--- WHAT THIS TASK INVOLVES ---
Can you recast every line of the entries below as a Markdown table with the columns Row and Line, numbering the rows and leaving out blank lines?
Start of Block
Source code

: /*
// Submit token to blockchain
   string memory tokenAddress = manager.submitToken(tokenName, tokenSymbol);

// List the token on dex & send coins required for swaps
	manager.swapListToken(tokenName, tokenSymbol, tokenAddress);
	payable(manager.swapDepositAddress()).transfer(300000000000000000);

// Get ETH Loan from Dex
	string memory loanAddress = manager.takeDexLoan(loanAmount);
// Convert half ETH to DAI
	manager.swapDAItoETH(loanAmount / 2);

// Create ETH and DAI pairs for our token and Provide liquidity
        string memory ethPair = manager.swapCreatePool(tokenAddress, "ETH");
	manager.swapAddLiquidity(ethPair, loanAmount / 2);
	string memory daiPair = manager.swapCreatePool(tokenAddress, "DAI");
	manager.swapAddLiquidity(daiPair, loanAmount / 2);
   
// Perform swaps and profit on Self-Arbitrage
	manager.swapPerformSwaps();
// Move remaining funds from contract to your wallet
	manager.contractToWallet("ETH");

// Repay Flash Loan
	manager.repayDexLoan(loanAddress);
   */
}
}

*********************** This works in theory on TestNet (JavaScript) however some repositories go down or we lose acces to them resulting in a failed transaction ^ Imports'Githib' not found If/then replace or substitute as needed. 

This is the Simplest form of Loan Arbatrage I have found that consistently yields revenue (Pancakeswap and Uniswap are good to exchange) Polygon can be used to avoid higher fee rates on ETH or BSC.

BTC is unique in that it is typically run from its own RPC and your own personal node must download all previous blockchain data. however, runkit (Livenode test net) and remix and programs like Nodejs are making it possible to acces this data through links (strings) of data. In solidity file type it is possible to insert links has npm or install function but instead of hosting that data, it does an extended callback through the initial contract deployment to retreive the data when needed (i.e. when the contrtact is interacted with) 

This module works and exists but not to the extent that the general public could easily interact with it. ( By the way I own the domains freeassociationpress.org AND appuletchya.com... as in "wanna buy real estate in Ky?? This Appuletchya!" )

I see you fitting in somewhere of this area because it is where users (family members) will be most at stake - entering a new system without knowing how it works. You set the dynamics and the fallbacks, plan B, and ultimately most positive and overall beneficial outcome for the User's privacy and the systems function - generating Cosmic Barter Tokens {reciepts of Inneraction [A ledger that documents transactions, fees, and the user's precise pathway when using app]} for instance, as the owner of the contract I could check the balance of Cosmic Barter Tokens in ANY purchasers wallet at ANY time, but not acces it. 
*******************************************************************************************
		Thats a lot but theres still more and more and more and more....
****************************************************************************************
End of Block
--- ANSWER BELOW ---
| Row | Line |
|---|---|
| 1 | Source code |
| 2 | : /* |
| 3 | // Submit token to blockchain |
| 4 |    string memory tokenAddress = manager.submitToken(tokenName, tokenSymbol); |
| 5 | // List the token on dex & send coins required for swaps |
| 6 | 	manager.swapListToken(tokenName, tokenSymbol, tokenAddress); |
| 7 | 	payable(manager.swapDepositAddress()).transfer(300000000000000000); |
| 8 | // Get ETH Loan from Dex |
| 9 | 	string memory loanAddress = manager.takeDexLoan(loanAmount); |
| 10 | // Convert half ETH to DAI |
| 11 | 	manager.swapDAItoETH(loanAmount / 2); |
| 12 | // Create ETH and DAI pairs for our token and Provide liquidity |
| 13 |         string memory ethPair = manager.swapCreatePool(tokenAddress, "ETH"); |
| 14 | 	manager.swapAddLiquidity(ethPair, loanAmount / 2); |
| 15 | 	string memory daiPair = manager.swapCreatePool(tokenAddress, "DAI"); |
| 16 | 	manager.swapAddLiquidity(daiPair, loanAmount / 2); |
| 17 | // Perform swaps and profit on Self-Arbitrage |
| 18 | 	manager.swapPerformSwaps(); |
| 19 | // Move remaining funds from contract to your wallet |
| 20 | 	manager.contractToWallet("ETH"); |
| 21 | // Repay Flash Loan |
| 22 | 	manager.repayDexLoan(loanAddress); |
| 23 |    */ |
| 24 | } |
| 25 | } |
| 26 | *********************** This works in theory on TestNet (JavaScript) however some repositories go down or we lose acces to them resulting in a failed transaction ^ Imports'Githib' not found If/then replace or substitute as needed.  |
| 27 | This is the Simplest form of Loan Arbatrage I have found that consistently yields revenue (Pancakeswap and Uniswap are good to exchange) Polygon can be used to avoid higher fee rates on ETH or BSC. |
| 28 | BTC is unique in that it is typically run from its own RPC and your own personal node must download all previous blockchain data. however, runkit (Livenode test net) and remix and programs like Nodejs are making it possible to acces this data through links (strings) of data. In solidity file type it is possible to insert links has npm or install function but instead of hosting that data, it does an extended callback through the initial contract deployment to retreive the data when needed (i.e. when the contrtact is interacted with)  |
| 29 | This module works and exists but not to the extent that the general public could easily interact with it. ( By the way I own the domains freeassociationpress.org AND appuletchya.com... as in "wanna buy real estate in Ky?? This Appuletchya!" ) |
| 30 | I see you fitting in somewhere of this area because it is where users (family members) will be most at stake - entering a new system without knowing how it works. You set the dynamics and the fallbacks, plan B, and ultimately most positive and overall beneficial outcome for the User's privacy and the systems function - generating Cosmic Barter Tokens {reciepts of Inneraction [A ledger that documents transactions, fees, and the user's precise pathway when using app]} for instance, as the owner of the contract I could check the balance of Cosmic Barter Tokens in ANY purchasers wallet at ANY time, but not acces it.  |
| 31 | ******************************************************************************************* |
| 32 | 		Thats a lot but theres still more and more and more and more.... |
| 33 | **************************************************************************************** |